As I am new to Hadoop, I would like to ask for your counseling:
Is there a better way to chain these jobs? In this configuration all intermediate results are written to HDFS and then read back.
Do you see any design flaw in this job, or could it be written more elegantly by making use of some Hadoop feature that I have missed?
I am using Apache Hadoop 0.20.2 and using higher-level frameworks such as Pig or Hive is not possible in the scope of the project.
Thanks in advance for your replies!
I think what you have will work with a couple of caveats. Before I start listing them, I want to make two definitions clear. A map-only job is a job that has a defined Mapper and run's with 0 reducers. If the job is running with > 0 IdentityReducers, then the job is not a map-only job. A reduce-only job is a job that has a define Reducer and run's with an IdentityMapper.
Your first job, can be a map-only job, since all you're doing is canonicalizing URLs. But if you want to use CompositeInputFormat, you should run with an IdentityReducer with more than 0 reducer's.

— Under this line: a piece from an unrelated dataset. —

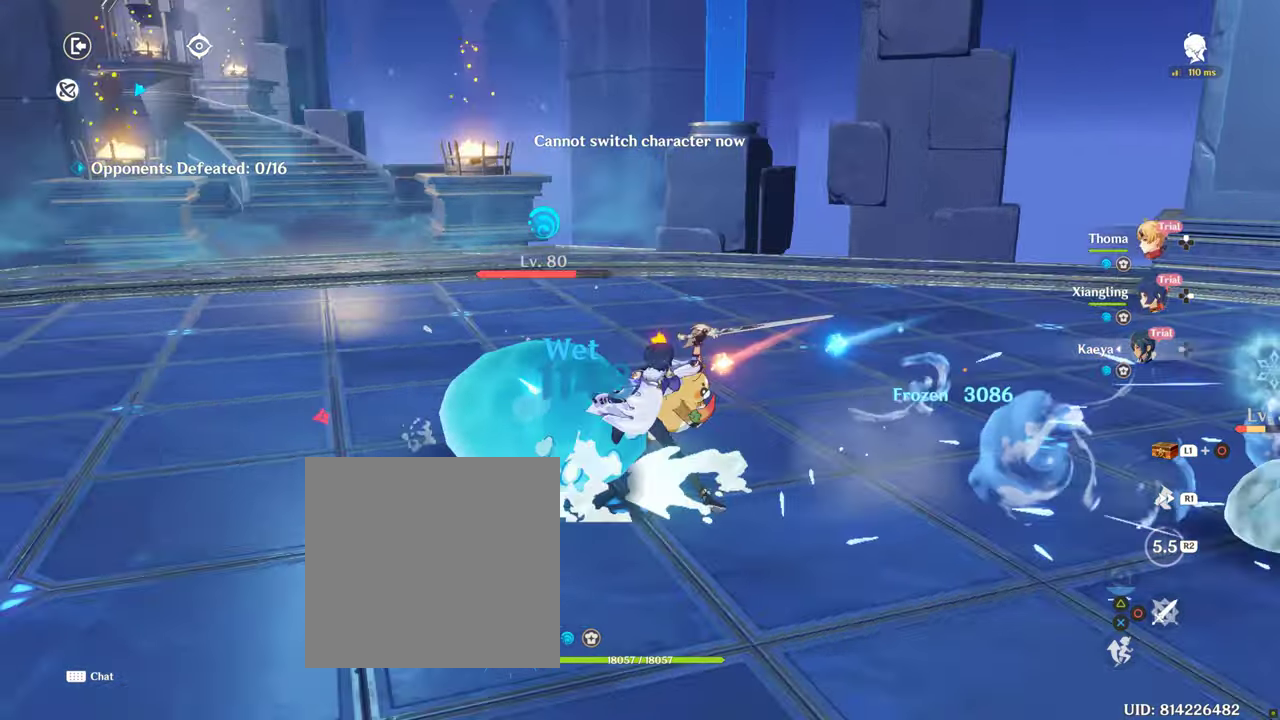
{"buttons": ["DPAD_UP"], "left_stick": "center", "right_stick": "center", "events": [[400, "DPAD_UP", "down"]]}
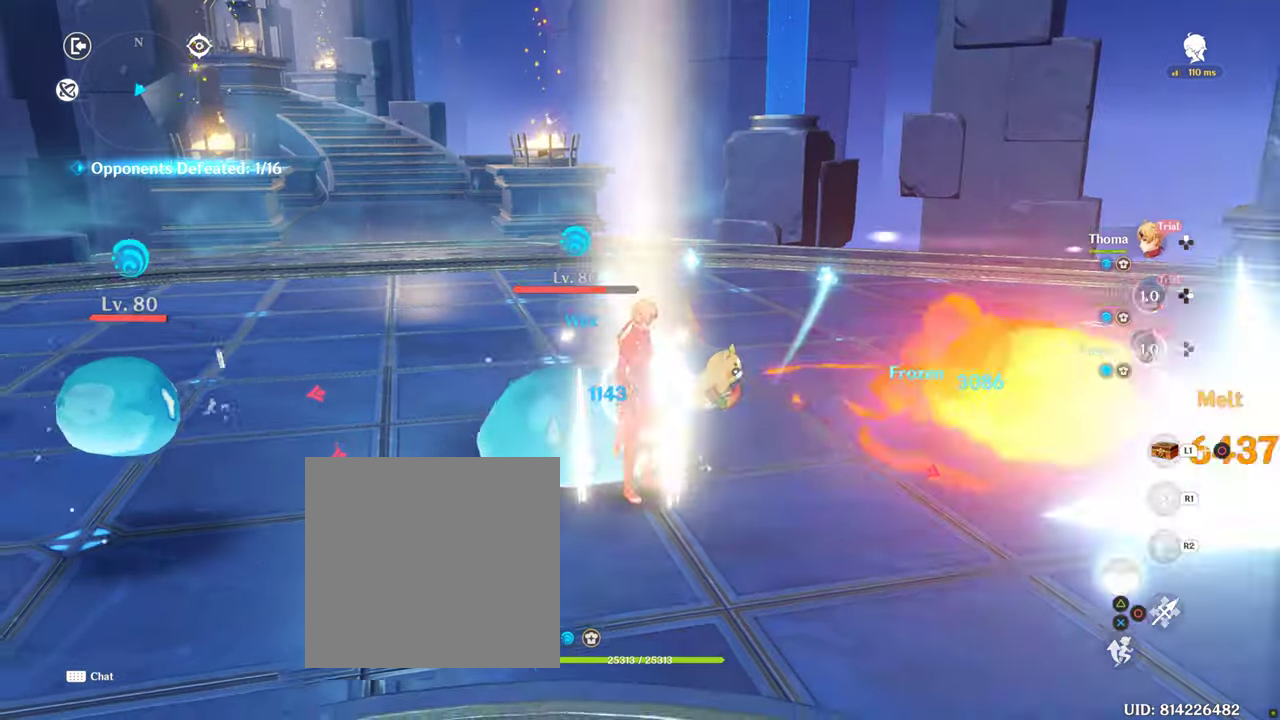
{"buttons": ["CIRCLE"], "left_stick": "center", "right_stick": "center", "events": [[17, "CIRCLE", "down"], [50, "DPAD_UP", "up"]]}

For your second job, I don't know what you mean by a map-only job that sorts. Sorting by it's very nature is a reduce side task. You probably mean that it has a define Mapper but no Reducer. But in order for the URLs to be sorted, you should run with an IdentityReducer with more than 0 reducer's.
Your third job is an interesting idea, but you have to be careful with CompositeInputFormat. There are two conditions that must be met for you to be able to use this input format. The first is that there has to be the same number of files in both input directories. This can be achieved by setting the same number of reducer's for Job1 and Job2. The second condition is that the input files CANNOT be splittable. This can be achieved by using a non splittable compression such as bzip.
This job sounds good. Although you can filter website that have < n hits in the reducer of the previous job and save yourself some I/O.
There's obviously more than one solution to a problem in software, so while you're solution would work, I wouldn't recommend it. Having 4 MapReduce jobs for this task is a bit expensive IMHO. The implementation I have in mind is a M-R-R workflow that uses Secondary Sort.
As far as chaining jobs is concerned, you should have a look at Oozie, which is a workflow manager. I have yet to use it, but that's where I'd start.